What to do: In the mailing-list message about the Samsung NCQ TRIM quirk, which sysctl does Andriy Gapon say could be used to select the NCQ_DSM_TRIM option?

Re: git: c01af41c3c8f - main - ata_da: add quirk to disable NCQ TRIM for Samsung 860/870 SSDs

From: Andriy Gapon <avg_at_freebsd.org>
Date: Mon, 19 Feb 2024 16:40:02 UTC
On 19/02/2024 18:06, cglogic wrote:
> Hello Warner,
> 
> Thank you for detailed explanation. Looks like it has no sense for me to worry 
> about disabling NCQ TRIM on that old PC.
> 
> However it would be great to have possibility to apply such hardware bug 
> workarounds for affected controller/drive pairs only.
> Or, at least, have possibility to disable such quirks on per drive basis via 
> sysctl. I didn't find such a possibility.

Yeah, we do not have a way to control ata_da (and scsi_da)  quirks via 
configuration.  It would be nice to have it, indeed.

Also, perhaps what ADA_Q_NCQ_TRIM_BROKEN could do is prefer a different delete 
method by default.  That way, NCQ_DSM_TRIM option would not disappear completely 
and it would be possible to set with kern.cam.ada.N.delete_method sysctl.

> On Monday, February 19th, 2024 at 5:18 PM, Warner Losh <imp@bsdimp.com> wrote:
>>
>>
>> On Mon, Feb 19, 2024, 4:29 AM cglogic <cglogic@protonmail.com 
>> <mailto:cglogic@protonmail.com>> wrote:
>>
>>     On Monday, February 19th, 2024 at 1:03 PM, Andriy Gapon <avg@FreeBSD.org>
>>     wrote:
>>
>>     > On 19/02/2024 12:47, cglogic wrote:
>>     >
>>     > > Hello Andriy,
>>     > >
>>     > > I use ZFS with autotrim enabled on Samsung 860 PRO connected to Intel
>>     AHCI SATA controller for 9 years without any issue.
>>     >
>>     >
>>     > I think that it was released in 2018?
>>
>>     You are right, it's 9 years old computer, SSD was added later.
>>
>>     >
>>     > > Can I disable this quirk locally or have I revert the patch to
>>     continue use NCQ TRIM with this SSD?
>>     >
>>     >
>>     > I don't think that there is a way to disable the quirk, so you'll have
>>     to revert.
>>     > Note that ATA TRIM is still enabled, it's only NCQ TRIM that got disabled.
>>
>>     From my understanding ATA TRIM is non-queued TRIM as opposed to NCQ TRIM.
>>     With only ATA TRIM enabled, drive will have increased latency when large
>>     amount of files deleted.
>>
>>     However I'm not sure how ZFS handles TRIMs, maybe it groups several TRIMs
>>     and then sends when drive is idle.
>>     Another question is how this affects TRIM enabled swap partition.
>>
>>     In general, if I'm correct here, disabling NCQ TRIM should not be an issue
>>     for desktop usage, except for large git repository updates, etc.

Extracted entries:
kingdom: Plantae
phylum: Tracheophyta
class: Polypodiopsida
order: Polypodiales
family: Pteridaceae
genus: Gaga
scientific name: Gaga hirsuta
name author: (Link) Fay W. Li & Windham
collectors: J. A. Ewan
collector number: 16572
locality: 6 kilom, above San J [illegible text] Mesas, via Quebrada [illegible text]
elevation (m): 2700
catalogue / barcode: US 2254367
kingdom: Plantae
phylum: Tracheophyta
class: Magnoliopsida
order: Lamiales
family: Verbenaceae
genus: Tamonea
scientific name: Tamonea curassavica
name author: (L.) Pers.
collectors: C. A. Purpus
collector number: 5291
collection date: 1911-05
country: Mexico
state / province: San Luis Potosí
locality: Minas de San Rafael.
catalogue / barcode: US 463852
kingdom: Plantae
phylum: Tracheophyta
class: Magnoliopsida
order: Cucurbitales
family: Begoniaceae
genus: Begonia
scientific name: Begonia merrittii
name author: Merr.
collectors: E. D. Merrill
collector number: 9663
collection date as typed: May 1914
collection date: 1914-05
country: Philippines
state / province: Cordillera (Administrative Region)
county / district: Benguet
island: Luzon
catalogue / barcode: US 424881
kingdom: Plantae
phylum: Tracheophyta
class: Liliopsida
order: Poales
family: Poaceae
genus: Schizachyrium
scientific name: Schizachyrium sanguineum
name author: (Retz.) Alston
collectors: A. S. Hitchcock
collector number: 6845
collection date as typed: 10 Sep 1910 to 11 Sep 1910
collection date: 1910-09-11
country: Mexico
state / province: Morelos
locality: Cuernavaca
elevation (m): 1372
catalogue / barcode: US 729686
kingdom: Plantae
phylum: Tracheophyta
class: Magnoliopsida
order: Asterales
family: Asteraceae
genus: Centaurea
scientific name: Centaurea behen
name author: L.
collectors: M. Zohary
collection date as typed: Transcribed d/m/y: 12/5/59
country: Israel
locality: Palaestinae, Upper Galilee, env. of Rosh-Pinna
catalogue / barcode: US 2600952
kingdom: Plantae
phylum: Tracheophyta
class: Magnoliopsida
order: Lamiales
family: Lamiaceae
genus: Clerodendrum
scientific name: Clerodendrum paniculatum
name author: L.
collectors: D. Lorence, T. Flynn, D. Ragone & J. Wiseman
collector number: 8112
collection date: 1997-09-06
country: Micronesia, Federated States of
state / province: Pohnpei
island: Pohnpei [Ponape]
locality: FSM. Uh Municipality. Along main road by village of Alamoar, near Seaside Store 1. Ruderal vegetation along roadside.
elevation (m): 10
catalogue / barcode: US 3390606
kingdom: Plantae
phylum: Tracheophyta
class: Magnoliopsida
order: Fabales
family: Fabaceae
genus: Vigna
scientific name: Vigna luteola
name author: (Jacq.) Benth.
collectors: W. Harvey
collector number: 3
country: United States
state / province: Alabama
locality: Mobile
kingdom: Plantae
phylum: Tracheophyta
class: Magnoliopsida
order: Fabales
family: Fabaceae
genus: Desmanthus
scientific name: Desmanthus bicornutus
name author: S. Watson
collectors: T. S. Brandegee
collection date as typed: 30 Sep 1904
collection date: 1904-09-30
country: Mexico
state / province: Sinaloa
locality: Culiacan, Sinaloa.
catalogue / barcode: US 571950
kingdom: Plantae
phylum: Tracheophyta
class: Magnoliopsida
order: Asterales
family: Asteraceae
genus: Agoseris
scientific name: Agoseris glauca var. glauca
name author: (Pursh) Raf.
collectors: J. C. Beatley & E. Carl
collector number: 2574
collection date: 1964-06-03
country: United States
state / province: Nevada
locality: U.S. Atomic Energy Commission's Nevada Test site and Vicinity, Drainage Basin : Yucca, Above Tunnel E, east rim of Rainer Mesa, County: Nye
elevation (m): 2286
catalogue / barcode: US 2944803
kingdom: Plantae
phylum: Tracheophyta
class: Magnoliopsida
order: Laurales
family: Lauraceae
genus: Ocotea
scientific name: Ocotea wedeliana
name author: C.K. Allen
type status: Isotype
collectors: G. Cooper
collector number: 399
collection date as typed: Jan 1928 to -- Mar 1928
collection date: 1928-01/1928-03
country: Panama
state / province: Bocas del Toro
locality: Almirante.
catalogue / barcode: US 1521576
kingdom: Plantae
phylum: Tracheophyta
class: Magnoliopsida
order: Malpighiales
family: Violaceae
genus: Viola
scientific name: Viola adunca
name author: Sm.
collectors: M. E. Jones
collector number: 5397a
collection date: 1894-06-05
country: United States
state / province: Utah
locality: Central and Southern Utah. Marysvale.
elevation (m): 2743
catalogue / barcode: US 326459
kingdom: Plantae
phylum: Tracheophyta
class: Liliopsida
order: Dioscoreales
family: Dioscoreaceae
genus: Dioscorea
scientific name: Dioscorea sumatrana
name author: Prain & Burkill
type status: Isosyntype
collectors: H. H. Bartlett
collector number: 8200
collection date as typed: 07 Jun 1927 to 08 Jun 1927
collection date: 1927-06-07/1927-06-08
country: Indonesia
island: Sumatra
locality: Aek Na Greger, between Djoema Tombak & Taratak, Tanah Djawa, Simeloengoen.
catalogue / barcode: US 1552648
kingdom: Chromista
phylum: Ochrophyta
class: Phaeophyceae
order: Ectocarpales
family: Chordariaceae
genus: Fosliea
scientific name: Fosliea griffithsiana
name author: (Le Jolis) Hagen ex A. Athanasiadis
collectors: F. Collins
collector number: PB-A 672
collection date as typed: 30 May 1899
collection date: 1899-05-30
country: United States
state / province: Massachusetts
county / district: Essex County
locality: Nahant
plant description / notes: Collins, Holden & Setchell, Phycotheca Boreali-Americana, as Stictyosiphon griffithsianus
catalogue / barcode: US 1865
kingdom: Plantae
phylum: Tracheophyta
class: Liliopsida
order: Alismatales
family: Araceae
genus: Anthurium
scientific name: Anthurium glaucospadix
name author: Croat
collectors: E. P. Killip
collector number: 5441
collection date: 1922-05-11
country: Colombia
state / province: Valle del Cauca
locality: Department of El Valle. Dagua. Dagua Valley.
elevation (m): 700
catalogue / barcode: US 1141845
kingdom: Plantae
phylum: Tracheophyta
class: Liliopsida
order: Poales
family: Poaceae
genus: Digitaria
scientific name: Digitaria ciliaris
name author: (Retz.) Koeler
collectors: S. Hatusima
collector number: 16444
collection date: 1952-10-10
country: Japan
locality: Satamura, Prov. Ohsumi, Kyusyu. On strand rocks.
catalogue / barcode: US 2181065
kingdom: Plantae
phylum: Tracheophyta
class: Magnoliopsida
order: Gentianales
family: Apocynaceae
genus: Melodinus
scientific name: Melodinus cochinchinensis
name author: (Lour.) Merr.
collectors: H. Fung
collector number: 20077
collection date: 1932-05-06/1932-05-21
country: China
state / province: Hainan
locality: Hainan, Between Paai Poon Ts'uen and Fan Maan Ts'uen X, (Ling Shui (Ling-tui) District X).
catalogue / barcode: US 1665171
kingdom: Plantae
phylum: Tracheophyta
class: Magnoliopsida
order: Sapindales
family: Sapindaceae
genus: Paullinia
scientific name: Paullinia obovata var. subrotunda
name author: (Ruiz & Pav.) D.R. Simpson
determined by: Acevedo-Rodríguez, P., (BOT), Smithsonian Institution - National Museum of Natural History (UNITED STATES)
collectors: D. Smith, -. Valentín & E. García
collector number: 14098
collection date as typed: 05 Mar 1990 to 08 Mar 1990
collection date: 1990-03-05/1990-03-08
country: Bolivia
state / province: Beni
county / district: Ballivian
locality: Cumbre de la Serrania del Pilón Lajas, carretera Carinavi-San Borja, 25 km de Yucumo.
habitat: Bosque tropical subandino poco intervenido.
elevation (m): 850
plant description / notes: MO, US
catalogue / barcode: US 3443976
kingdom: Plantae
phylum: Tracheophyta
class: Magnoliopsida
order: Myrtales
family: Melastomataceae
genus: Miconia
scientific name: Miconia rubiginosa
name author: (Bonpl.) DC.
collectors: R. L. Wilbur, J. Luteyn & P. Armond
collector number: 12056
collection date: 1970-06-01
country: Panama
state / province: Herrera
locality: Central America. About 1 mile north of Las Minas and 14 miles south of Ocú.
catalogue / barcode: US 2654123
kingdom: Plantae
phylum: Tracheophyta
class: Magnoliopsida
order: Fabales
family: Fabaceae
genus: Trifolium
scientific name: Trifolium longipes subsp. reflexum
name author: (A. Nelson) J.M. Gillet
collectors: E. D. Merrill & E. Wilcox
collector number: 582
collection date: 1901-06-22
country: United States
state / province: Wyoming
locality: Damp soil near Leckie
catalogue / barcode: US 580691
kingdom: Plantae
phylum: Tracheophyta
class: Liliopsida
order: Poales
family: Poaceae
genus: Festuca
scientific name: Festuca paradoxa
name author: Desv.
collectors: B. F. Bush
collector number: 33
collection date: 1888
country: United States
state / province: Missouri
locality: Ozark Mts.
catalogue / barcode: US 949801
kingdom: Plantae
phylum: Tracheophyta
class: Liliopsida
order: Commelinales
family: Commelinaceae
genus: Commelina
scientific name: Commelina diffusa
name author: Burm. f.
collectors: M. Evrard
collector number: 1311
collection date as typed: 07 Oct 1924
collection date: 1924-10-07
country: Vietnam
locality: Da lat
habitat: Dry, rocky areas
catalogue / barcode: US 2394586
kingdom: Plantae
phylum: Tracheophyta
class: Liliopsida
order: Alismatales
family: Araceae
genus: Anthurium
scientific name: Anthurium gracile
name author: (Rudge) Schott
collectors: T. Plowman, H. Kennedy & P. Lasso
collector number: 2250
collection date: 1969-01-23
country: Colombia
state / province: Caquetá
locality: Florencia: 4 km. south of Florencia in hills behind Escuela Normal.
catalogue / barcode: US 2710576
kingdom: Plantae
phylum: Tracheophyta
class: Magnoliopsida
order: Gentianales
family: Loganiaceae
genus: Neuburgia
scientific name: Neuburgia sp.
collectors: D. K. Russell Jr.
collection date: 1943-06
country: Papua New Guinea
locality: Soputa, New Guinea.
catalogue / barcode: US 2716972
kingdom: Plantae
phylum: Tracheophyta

Result for this exercise: kern.cam.ada.N.delete_method